(EXERCISE PASSAGE)

Graceful Degradation

Reduce functionality rather than fail completely.


Full Service:
┌─────────────────────────────────────────────────────────────┐
│ Product page with:                                          │
│ - Product details ✓                                         │
│ - Recommendations ✓                                         │
│ - Reviews ✓                                                 │
│ - Social shares ✓                                           │
│ - Live inventory ✓                                          │
└─────────────────────────────────────────────────────────────┘

Degraded (Reviews service down):
┌─────────────────────────────────────────────────────────────┐
│ Product page with:                                          │
│ - Product details ✓                                         │
│ - Recommendations ✓                                         │
│ - Reviews: "Reviews temporarily unavailable"                │
│ - Social shares ✓                                           │
│ - Live inventory ✓                                          │
└─────────────────────────────────────────────────────────────┘


def get_product_page(product_id):
    # Critical: Must succeed
    product = product_service.get(product_id)
    
    # Non-critical: Graceful degradation
    try:
        reviews = review_service.get(product_id, timeout=2)
    except (Timeout, ServiceUnavailable):
        reviews = {"message": "Reviews temporarily unavailable"}
    
    try:
        recommendations = recommendation_service.get(product_id, timeout=2)
    except (Timeout, ServiceUnavailable):
        recommendations = []  # Empty list, still show page
    
    return render_page(product, reviews, recommendations)

Chaos Engineering

Proactively test system resilience by introducing failures.

Chaos Engineering Principles


1. Define "steady state" (normal system behavior)
2. Hypothesize that steady state continues during chaos
3. Introduce real-world events (failures)

(End EXERCISE PASSAGE)
(DATA SHOWN)

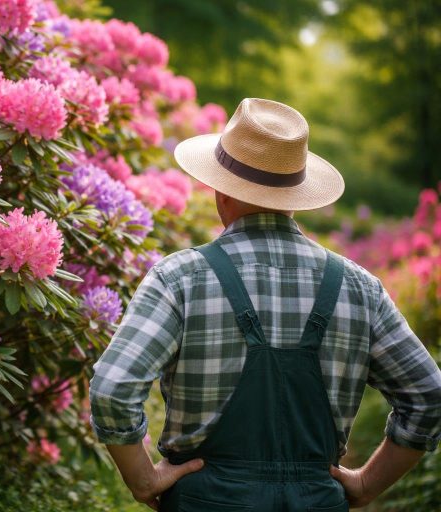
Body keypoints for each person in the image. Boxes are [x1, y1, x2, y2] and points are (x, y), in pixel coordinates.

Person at [88, 98, 441, 511]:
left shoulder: (179, 279)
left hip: (205, 500)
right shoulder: (360, 288)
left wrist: (143, 480)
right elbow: (428, 395)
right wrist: (365, 485)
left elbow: (112, 389)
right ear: (296, 196)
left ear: (221, 190)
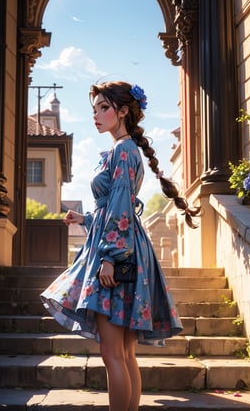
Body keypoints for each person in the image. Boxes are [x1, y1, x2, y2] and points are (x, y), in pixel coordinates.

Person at [40, 81, 200, 411]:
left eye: (103, 108)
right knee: (123, 354)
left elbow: (121, 209)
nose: (96, 116)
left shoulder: (123, 150)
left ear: (123, 111)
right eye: (94, 110)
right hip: (124, 247)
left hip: (118, 252)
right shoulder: (122, 150)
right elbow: (115, 205)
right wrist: (83, 219)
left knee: (113, 353)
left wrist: (110, 257)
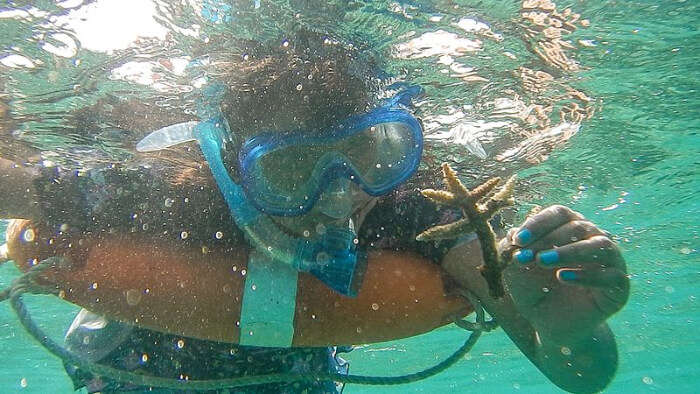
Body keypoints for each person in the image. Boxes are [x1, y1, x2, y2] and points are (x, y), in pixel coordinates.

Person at [0, 31, 629, 394]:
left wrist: (568, 328)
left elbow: (581, 373)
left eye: (369, 155)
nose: (339, 194)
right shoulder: (177, 193)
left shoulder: (415, 214)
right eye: (292, 168)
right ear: (235, 168)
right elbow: (16, 184)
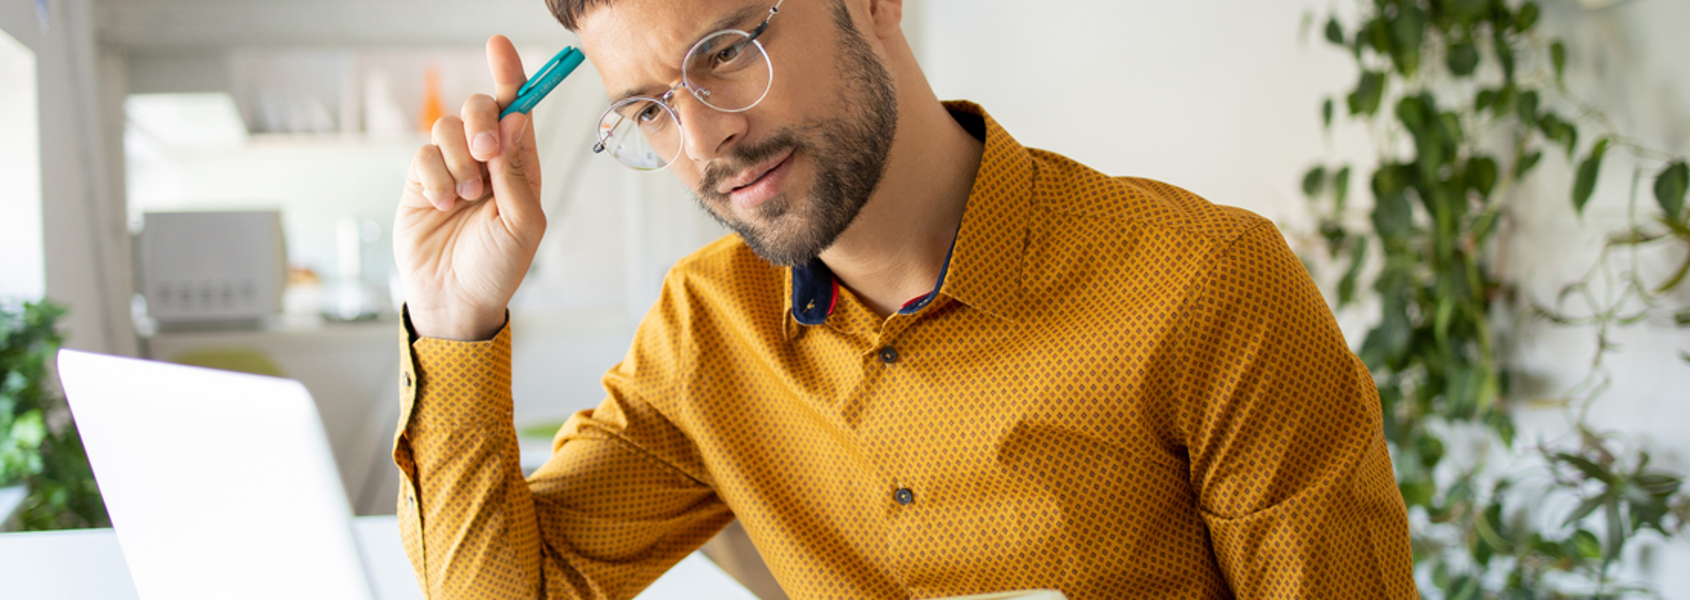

(End DATA SHOWN)

### YOUR INSTRUCTIONS
Pick up the passage on graceful degradation and chaos engineering after its last line and write what comes next.

### RESULT OF THIS TASK
4. Try to disprove the hypothesis
5. Fix weaknesses discovered

Chaos Experiments

Experiment	What it Tests
Kill instance	Auto-recovery, load balancing
Network latency	Timeout handling, circuit breakers
Disk full	Logging, error handling
DNS failure	Fallback, caching
Dependency failure	Graceful degradation
CPU stress	Auto-scaling, degradation

Chaos Tools


# Chaos Monkey (random instance termination)
simianarmy:
  chaos:
    enabled: true
    leashed: false
    probability: 0.1  # 10% chance per hour
 
# LitmusChaos experiment
apiVersion: litmuschaos.io/v1alpha1
kind: ChaosExperiment
metadata:
  name: pod-delete
spec:
  definition:
    scope: Namespaced
    permissions:
      - apiGroups: [""]
        resources: ["pods"]
        verbs: ["delete"]
    args:
      - -c
      - "kill $(pidof <process>)"

Game Days

Structured chaos exercises with the team.


Game Day Structure:
1. Planning (1 week before)
   - Define scope and objectives
   - Notify stakeholders
   - Prepare rollback

2. Execution
   - Start with monitoring dashboards open
   - Inject failure
   - Observe and document

3. Recovery
   - Fix or rollback
   - Measure recovery time

4. Post-mortem
   - What broke?
   - What worked?
   - Action items

Incident Management

Incident Severity Levels

Level	Impact	Response	Example
SEV-1	Complete outage	All hands, immediate	Payment system down
SEV-2	Major degradation	On-call + escalation	50% error rate
SEV-3	Minor impact	On-call investigates	Single feature broken
SEV-4	Minimal	Normal working hours	Cosmetic issue

Incident Response Process


Detection
    │
    ▼
┌─────────────────┐
│   Triage        │  Assess severity, assign incident commander
└────────┬────────┘
         │
         ▼
┌─────────────────┐
│   Mitigate      │  Restore service (rollback, scale, failover)
└────────┬────────┘
         │
         ▼
┌─────────────────┐
│   Resolve       │  Fix root cause
└────────┬────────┘
         │
         ▼
┌─────────────────┐
│   Post-mortem   │  Blameless analysis, action items
└─────────────────┘

Blameless Post-mortems

Include	Avoid
Timeline of events	Blaming individuals
What went well	Punishing for mistakes
What went wrong	Hiding information
Action items with owners	Vague follow-ups
Systemic improvements	Quick fixes only

Capacity Planning

Load Testing


Types of Load Tests:

Load Test:
  Traffic ──────────────────────
           Normal load sustained

Stress Test:
  Traffic   ╱╲
           ╱  ╲
          ╱    ╲  Beyond normal capacity
         ╱      ╲
        ─        ─

Spike Test:
  Traffic      │
              ╱│╲
             ╱ │ ╲  Sudden traffic burst
            ╱  │  ╲
           ─   │   ─

Soak Test:
  Traffic ──────────────────────────────────
           Extended duration (hours/days)

Capacity Metrics

Metric	Description	Action
Headroom	Current usage vs capacity	Scale before hitting limit
Trending	Growth rate	Project future needs
Ceiling	Maximum tested capacity	Know your limits
Efficiency	Cost per request	Optimize if too high

Interview Quick Reference

Common Questions

“How would you define SLOs for a payment service?”
- Availability: 99.99% success rate
- Latency: P99 under 500ms
- Error budget: 4.3 minutes/month downtime
- Measurement window: 30 days rolling
“How do you handle cascade failures?”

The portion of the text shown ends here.